Lässt Du Dir im Originalcode potentielle Exceptions ausgeben? Eventuell tritt ja eine auf.
Welcher Datentyp steckt hinter code?

Mit Oracle funktioniert sowas evtl. gibt's da bei Derby Einschränkungen.


----------



## Nachtfalke (4. Nov 2010)

Ahhhhhhhhh ... manchmal ist man echt betriebsblind. Danke für den Tip. Es war tatsächlich ein fehlerhaftes Insert-Statement.


----------



## z-mon (4. Nov 2010)

Nachtfalke hat gesagt.:


> Ahhhhhhhhh ... manchmal ist man echt betriebsblind.

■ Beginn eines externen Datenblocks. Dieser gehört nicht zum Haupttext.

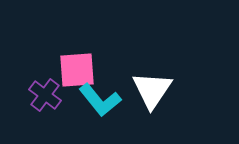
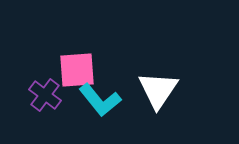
white triangle: moved 6 px right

Danke für den Tip. Es war tatsächlich ein fehlerhaftes Insert-Statement.



Manchmal sieht man den Wald vor lauter Bäumen nicht mehr 

Nichts desto trotz finde ich die Fehlermeldung dazu nicht wirklich passend und aussagekräftig.


----------



## Michael... (4. Nov 2010)

z-mon hat gesagt.:


> Nichts desto trotz finde ich die Fehlermeldung dazu nicht wirklich passend und aussagekräftig.

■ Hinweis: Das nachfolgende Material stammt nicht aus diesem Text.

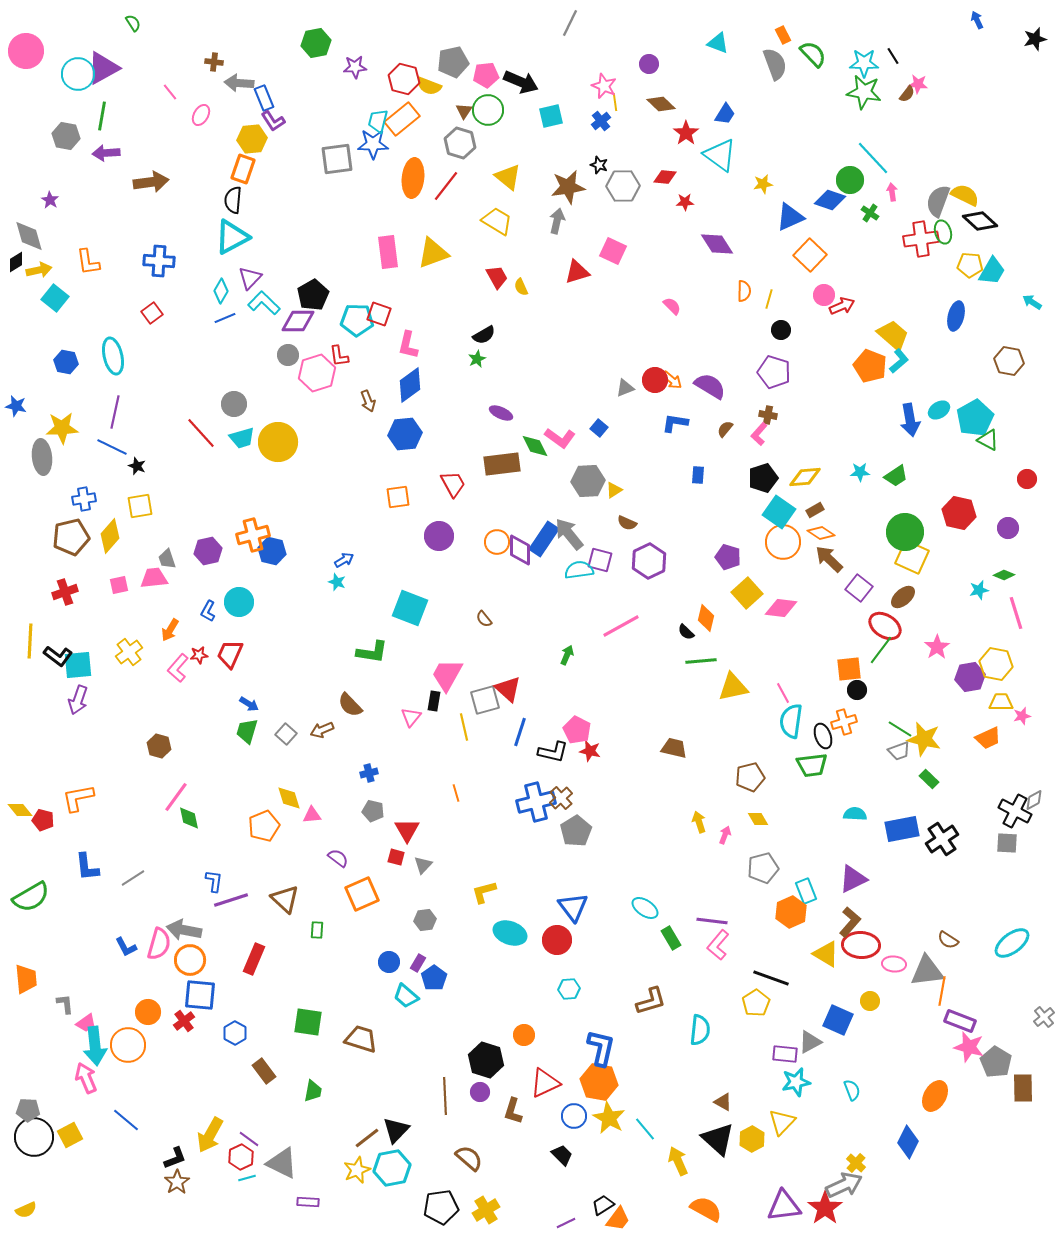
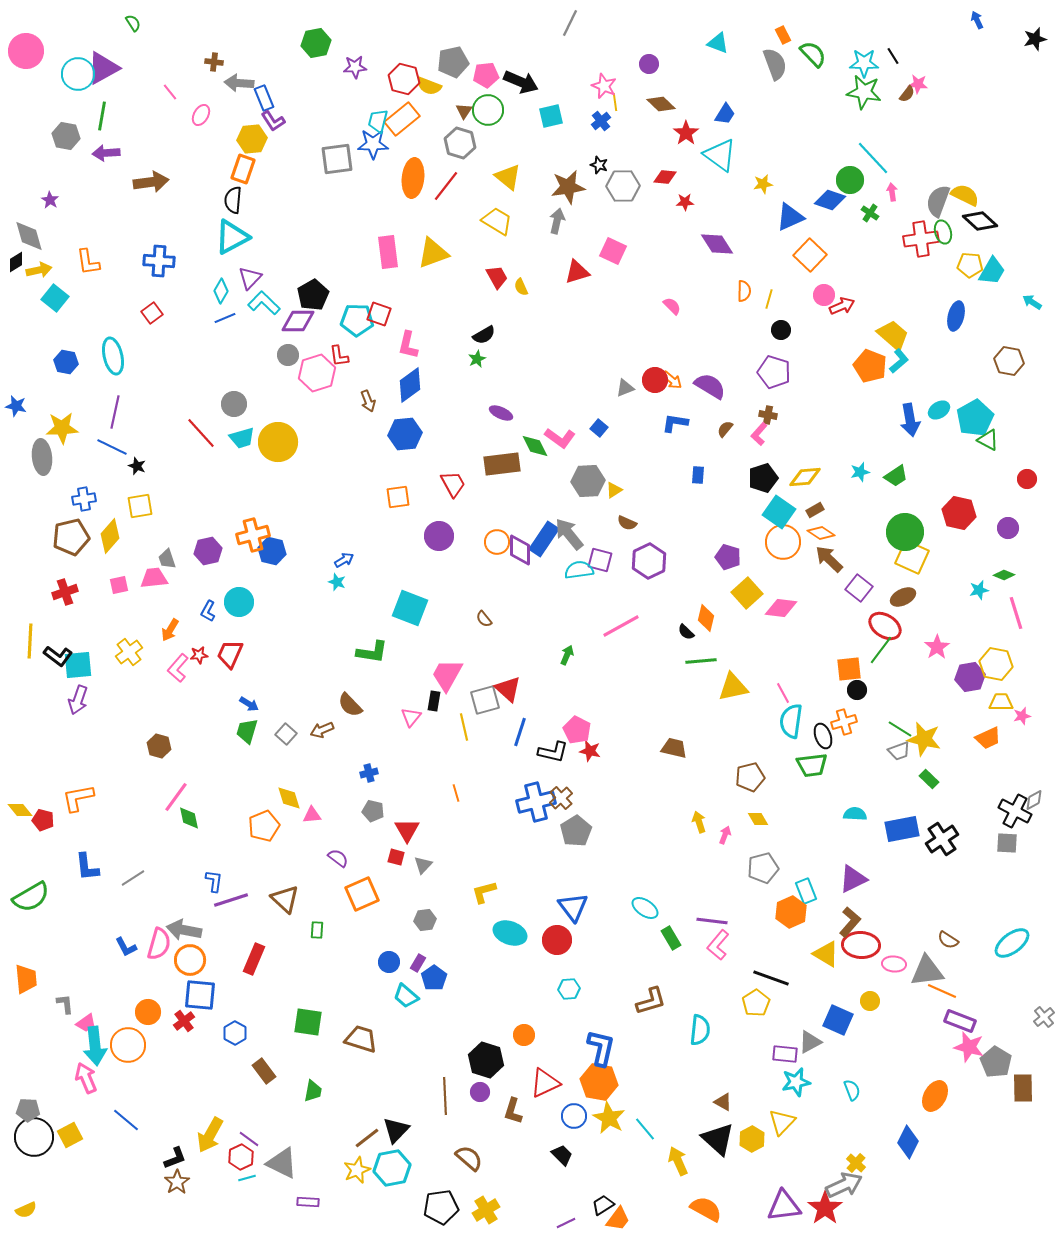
cyan star at (860, 472): rotated 12 degrees counterclockwise
brown ellipse at (903, 597): rotated 15 degrees clockwise
orange line at (942, 991): rotated 76 degrees counterclockwise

Die Fehlermeldung hat schon gepasst, nur hat er sich die entscheidende Fehlermeldung nicht ausgeben lassen ;-) Somit hat er nur die Meldung zum Folgefehler bekommen.

==> leere catch - Blöcke: :noe:


----------



## Nachtfalke (4. Nov 2010)

Ich gelobe hiermit feierlich, nie wieder einen Catch-Block leer zu lassen.


Zumindest nicht in der Testphase


----------